Society

Naxalbari, a Village Remembered

Most dangerous is that watch
Which runs on your wrist
But stands still for your eyes.
Most dangerous is that eye
Which sees all but remains frostlike,
Most dangerous is the moon
Which rises in the numb yard
After each murder,
But does not pierce your eyes like hot chilies.
' Paash, A Naxalite Poet

During the summer holidays in Gwalior, we all went to my grandmother home in Shibpur in Howrah to escape the extreme heat of Madhya Pradesh. During one such visit, we found the walls of her house and adjoining houses plastered in red with slogans, 'Naxalbari Laal Saalam'. As a young boy unaware of the politics of that time in Bengal, I had frequently asked my father and uncles about the slogans and graffiti which they always declined to explain. Nobody had the courage to whitewash those walls.

Many years later, North East India became my favorite tramping grounds and driving long distances through little hamlets on my way to Bhutan or Along was more frequent. Visiting Naxalbari became a reality during that time.
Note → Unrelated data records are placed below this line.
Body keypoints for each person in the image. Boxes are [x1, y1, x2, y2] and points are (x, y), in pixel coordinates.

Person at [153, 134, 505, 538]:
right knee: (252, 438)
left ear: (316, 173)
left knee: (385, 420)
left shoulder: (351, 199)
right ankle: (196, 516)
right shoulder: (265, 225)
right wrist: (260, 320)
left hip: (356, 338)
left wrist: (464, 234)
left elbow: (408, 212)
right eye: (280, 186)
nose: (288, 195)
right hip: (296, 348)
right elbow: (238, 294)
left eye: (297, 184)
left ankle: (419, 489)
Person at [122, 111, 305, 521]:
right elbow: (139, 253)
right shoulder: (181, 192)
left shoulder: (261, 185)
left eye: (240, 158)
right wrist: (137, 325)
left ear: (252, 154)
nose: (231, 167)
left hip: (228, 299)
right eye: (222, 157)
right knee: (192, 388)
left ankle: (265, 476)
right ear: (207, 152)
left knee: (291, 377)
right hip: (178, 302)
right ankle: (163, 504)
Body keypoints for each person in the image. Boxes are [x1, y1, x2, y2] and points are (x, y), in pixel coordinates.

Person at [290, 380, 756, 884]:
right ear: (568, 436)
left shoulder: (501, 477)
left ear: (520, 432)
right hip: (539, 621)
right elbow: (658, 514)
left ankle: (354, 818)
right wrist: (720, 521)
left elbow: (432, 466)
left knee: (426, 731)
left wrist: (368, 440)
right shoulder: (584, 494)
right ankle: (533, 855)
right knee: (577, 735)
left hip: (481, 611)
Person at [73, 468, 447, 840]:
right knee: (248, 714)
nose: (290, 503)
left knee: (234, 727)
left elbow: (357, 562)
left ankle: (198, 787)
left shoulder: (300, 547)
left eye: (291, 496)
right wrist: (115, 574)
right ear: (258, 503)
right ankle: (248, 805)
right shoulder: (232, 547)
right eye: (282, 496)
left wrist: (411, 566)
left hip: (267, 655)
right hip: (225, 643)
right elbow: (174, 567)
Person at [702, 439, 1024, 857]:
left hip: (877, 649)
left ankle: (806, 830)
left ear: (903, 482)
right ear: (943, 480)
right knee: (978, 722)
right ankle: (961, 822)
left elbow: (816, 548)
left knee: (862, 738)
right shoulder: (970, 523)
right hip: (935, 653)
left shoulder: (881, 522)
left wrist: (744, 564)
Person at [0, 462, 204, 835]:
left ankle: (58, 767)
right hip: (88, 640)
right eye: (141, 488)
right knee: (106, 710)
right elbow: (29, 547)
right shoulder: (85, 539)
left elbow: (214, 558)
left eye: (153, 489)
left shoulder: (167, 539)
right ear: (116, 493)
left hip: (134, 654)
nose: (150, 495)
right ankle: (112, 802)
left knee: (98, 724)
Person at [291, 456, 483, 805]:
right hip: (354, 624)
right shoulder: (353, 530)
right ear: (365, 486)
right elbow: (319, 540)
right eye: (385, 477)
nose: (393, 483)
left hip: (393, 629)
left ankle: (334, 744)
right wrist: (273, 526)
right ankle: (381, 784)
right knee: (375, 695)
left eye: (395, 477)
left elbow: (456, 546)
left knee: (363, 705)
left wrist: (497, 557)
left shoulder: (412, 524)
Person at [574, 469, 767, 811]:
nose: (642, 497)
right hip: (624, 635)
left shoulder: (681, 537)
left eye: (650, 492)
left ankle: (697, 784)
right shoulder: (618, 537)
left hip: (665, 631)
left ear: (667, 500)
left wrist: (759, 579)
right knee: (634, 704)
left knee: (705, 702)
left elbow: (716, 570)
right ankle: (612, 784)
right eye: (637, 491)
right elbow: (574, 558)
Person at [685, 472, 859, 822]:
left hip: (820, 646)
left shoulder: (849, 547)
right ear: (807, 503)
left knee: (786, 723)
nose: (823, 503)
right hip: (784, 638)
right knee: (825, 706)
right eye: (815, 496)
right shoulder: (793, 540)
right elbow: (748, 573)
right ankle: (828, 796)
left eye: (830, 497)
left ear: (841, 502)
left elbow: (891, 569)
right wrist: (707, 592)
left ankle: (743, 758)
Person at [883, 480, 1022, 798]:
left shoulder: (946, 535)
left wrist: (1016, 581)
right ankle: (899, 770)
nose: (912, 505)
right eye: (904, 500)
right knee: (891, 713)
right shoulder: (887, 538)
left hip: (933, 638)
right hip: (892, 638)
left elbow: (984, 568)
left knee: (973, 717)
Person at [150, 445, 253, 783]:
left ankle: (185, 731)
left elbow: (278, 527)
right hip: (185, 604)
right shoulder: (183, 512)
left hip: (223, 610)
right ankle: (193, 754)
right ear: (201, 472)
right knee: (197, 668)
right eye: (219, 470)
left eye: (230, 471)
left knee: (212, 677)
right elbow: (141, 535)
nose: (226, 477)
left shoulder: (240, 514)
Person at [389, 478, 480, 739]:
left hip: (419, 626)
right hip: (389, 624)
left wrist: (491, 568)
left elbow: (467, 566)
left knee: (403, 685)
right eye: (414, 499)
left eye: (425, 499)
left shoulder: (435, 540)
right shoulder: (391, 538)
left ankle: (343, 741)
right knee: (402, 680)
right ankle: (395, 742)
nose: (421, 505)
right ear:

But the explosive ingredients had long fizzled off and Naxalbari I found to my great disappointment just a small village like any other village in the Darjeeling district. The ghosts of Naxalbari could not be suppressed and curiosity brings thousands of people like me just to feel the soil or try to find a tiny ember of a revolution within the tea plantations and villages of that area.

The Mechi River lies close to it and across it lies Nepal. Farm lands, tea estates and forests dot this fertile geographical part of Darjeeling district. The large villages in the region are Buraganj, Hatighisha, Phansidewa and Naxalbari.

It all started in May 23 1967. The landless and poor peasants of Jharugaon village raised their bow and arrows. The attacking police hordes were met with a shower of arrows, spears, stones. An inspector was killed, the rest fled. The Naxalbari armed struggle that was to become a historic turning point in Indian politics, had begun.

At the entrance to Naxalbari, a Kargil martyr's statue stands. The statue looks out of place in the village of Naxalbari. The sculptor sold it to government who thought of it erecting it there just to divert the mind from a history that is part of this place.

A dusty path leads to the settlement of 30,000-odd people sharing borders with Nepal and Bangladesh. There is no development here, the highways are pock marked and the peasants look poorer. The illegal immigrants from Bangladesh and Nepal do not know anything about this movement nor do they care to do so. The main occupation seems to be smuggling of essential goods through Nepal and Bangladesh borders.

A lone unkempt statue of Comrade Charu Mazumdar stands. The children of the village don't know anything about him.